The following text has been added:
Methods:
“Peer reviewers requested additional analysis to qualitatively assess identified single-laboratory studies that were conducted by the same authors of matched multilaboratory studies.”
Results:
“The ESR was greater than 1 (i.e. the single lab studies produced a larger summary effect size) in 10 of the 14 comparisons. The median effect size ratio between multilaboratory and single lab studies across all 14 comparisons was 4.18 (range: 0.57 to 17.14). The ESRs for each comparison along with the mean effect sizes and ratio of the mean effect sizes is found in the supplemental information (Appendix 11 – table 7).

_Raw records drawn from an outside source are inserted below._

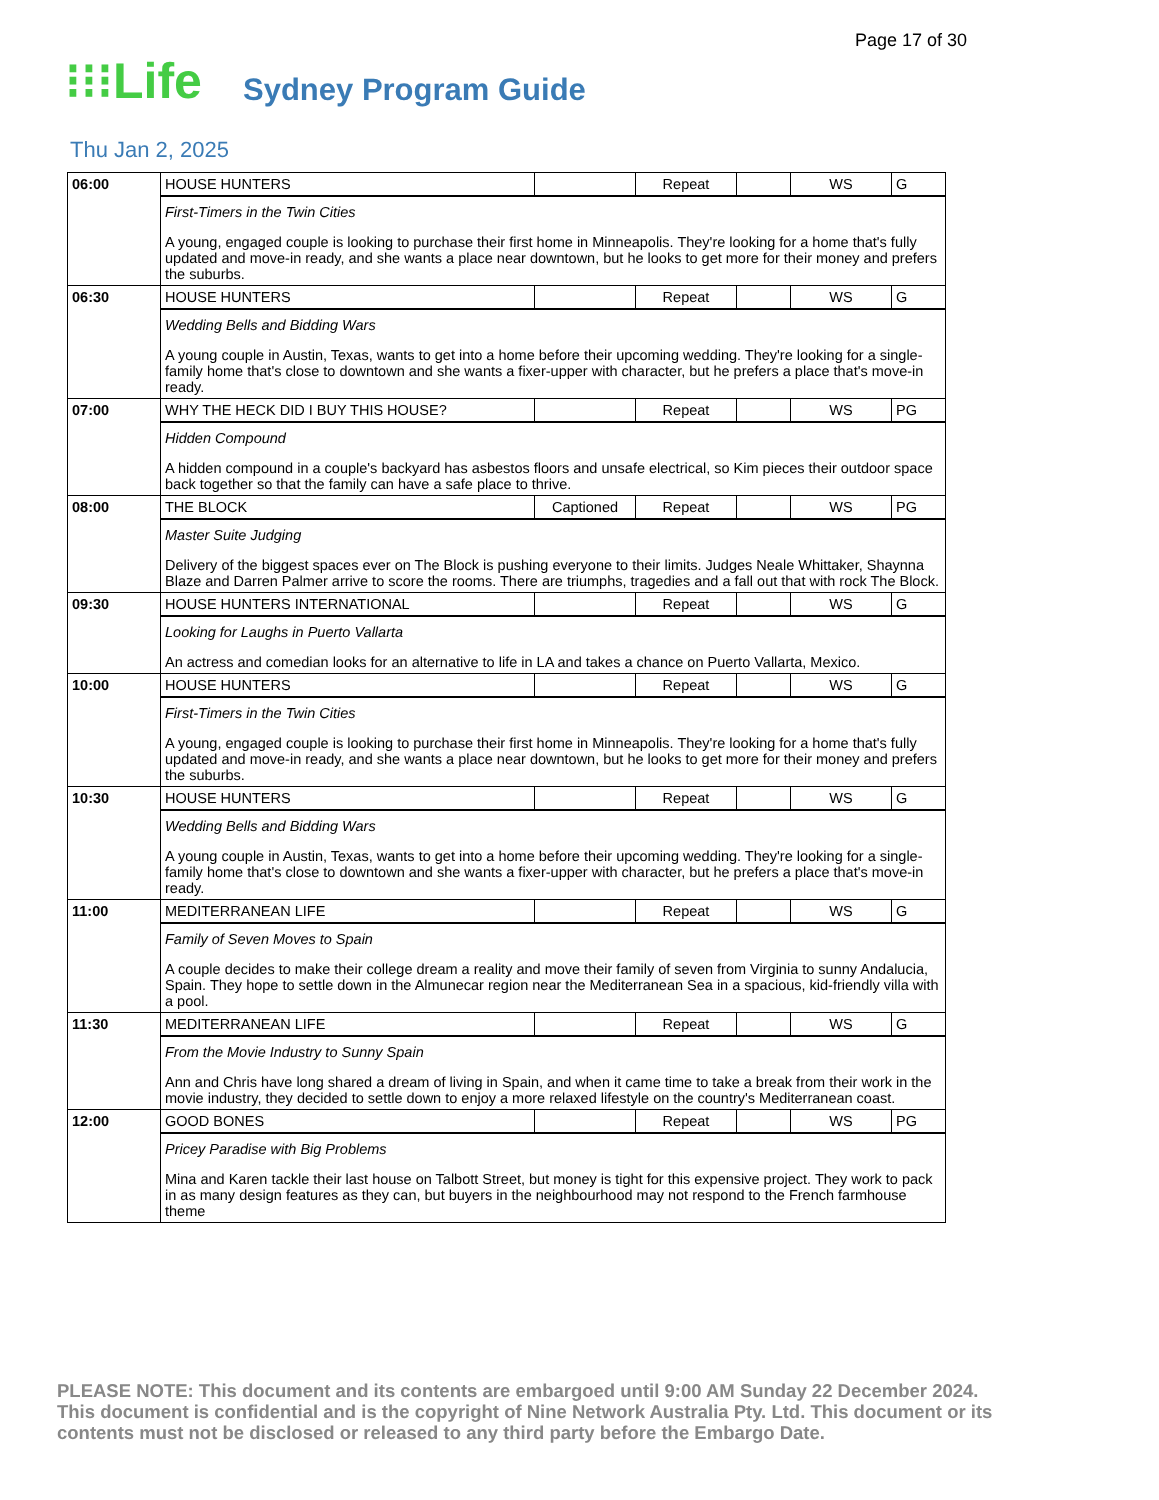Page 17 of 30
⁝⁝⁝Life Sydney Program Guide
Thu Jan 2, 2025
| 06:00 | HOUSE HUNTERS | | Repeat | | WS | G |
| | First-Timers in the Twin Cities A young, engaged couple is looking to purchase their first home in Minneapolis. They're looking for a home that's fully updated and move-in ready, and she wants a place near downtown, but he looks to get more for their money and prefers the suburbs. | | | | | |
| 06:30 | HOUSE HUNTERS | | Repeat | | WS | G |
| | Wedding Bells and Bidding Wars A young couple in Austin, Texas, wants to get into a home before their upcoming wedding. They're looking for a single-family home that's close to downtown and she wants a fixer-upper with character, but he prefers a place that's move-in ready. | | | | | |
| 07:00 | WHY THE HECK DID I BUY THIS HOUSE? | | Repeat | | WS | PG |
| | Hidden Compound A hidden compound in a couple's backyard has asbestos floors and unsafe electrical, so Kim pieces their outdoor space back together so that the family can have a safe place to thrive. | | | | | |
| 08:00 | THE BLOCK | Captioned | Repeat | | WS | PG |
| | Master Suite Judging Delivery of the biggest spaces ever on The Block is pushing everyone to their limits. Judges Neale Whittaker, Shaynna Blaze and Darren Palmer arrive to score the rooms. There are triumphs, tragedies and a fall out that with rock The Block. | | | | | |
| 09:30 | HOUSE HUNTERS INTERNATIONAL | | Repeat | | WS | G |
| | Looking for Laughs in Puerto Vallarta An actress and comedian looks for an alternative to life in LA and takes a chance on Puerto Vallarta, Mexico. | | | | | |
| 10:00 | HOUSE HUNTERS | | Repeat | | WS | G |
| | First-Timers in the Twin Cities A young, engaged couple is looking to purchase their first home in Minneapolis. They're looking for a home that's fully updated and move-in ready, and she wants a place near downtown, but he looks to get more for their money and prefers the suburbs. | | | | | |
| 10:30 | HOUSE HUNTERS | | Repeat | | WS | G |
| | Wedding Bells and Bidding Wars A young couple in Austin, Texas, wants to get into a home before their upcoming wedding. They're looking for a single-family home that's close to downtown and she wants a fixer-upper with character, but he prefers a place that's move-in ready. | | | | | |
| 11:00 | MEDITERRANEAN LIFE | | Repeat | | WS | G |
| | Family of Seven Moves to Spain A couple decides to make their college dream a reality and move their family of seven from Virginia to sunny Andalucia, Spain. They hope to settle down in the Almunecar region near the Mediterranean Sea in a spacious, kid-friendly villa with a pool. | | | | | |
| 11:30 | MEDITERRANEAN LIFE | | Repeat | | WS | G |
| | From the Movie Industry to Sunny Spain Ann and Chris have long shared a dream of living in Spain, and when it came time to take a break from their work in the movie industry, they decided to settle down to enjoy a more relaxed lifestyle on the country's Mediterranean coast. | | | | | |
| 12:00 | GOOD BONES | | Repeat | | WS | PG |
| | Pricey Paradise with Big Problems Mina and Karen tackle their last house on Talbott Street, but money is tight for this expensive project. They work to pack in as many design features as they can, but buyers in the neighbourhood may not respond to the French farmhouse theme | | | | | |
PLEASE NOTE: This document and its contents are embargoed until 9:00 AM Sunday 22 December 2024. This document is confidential and is the copyright of Nine Network Australia Pty. Ltd. This document or its contents must not be disclosed or released to any third party before the Embargo Date.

For 10 multilaboratory studies, researchers also had authored 11 matched single lab studies. Median effect size ratio of this smaller matched cohort was 2.50 (mean 4.10, range 0.35-17.63). Median quality assessment score for the 10 multilaboratory studies was 3 (range 1-5); median quality score of the 11 single-laboratory studies matched by authors was 1 (range 1-4).”
Discussion:
“The difference in observed methodological quality and high completeness of reporting in preclinical multilaboratory studies could be explained by the routine oversight and quality control that were employed by some of the multilaboratory studies included in our sample. Though not all multilaboratory studies reported routine oversight, we expect that this is inherent of collaborative studies between multiple independent research groups. As reported by several studies, the coordination of a successful preclinical multilaboratory study requires greater training, standardization of protocols, and study-level management when compared to a preclinical study within a single-laboratory. Another barrier was the issue of obtaining adequate funding for a multilaboratory study. As consequence of limited funding, we would speculate that these studies may have undergone more scrutiny and refinement by multiple investigators, funders, and other stakeholders Indeed, comparison single-laboratory studies that had been conducted by authors of multilaboratory studies suggested differences in the conduct and outcomes of these studies (despite having the some of the same researchers involved in both). However, this post hoc analysis was qualitative with a limited sample; thus, future studies will need to explore these issues further.”
We chose not to highlight the studies in Figure 3 to avoid distracting from our a priori planned analysis.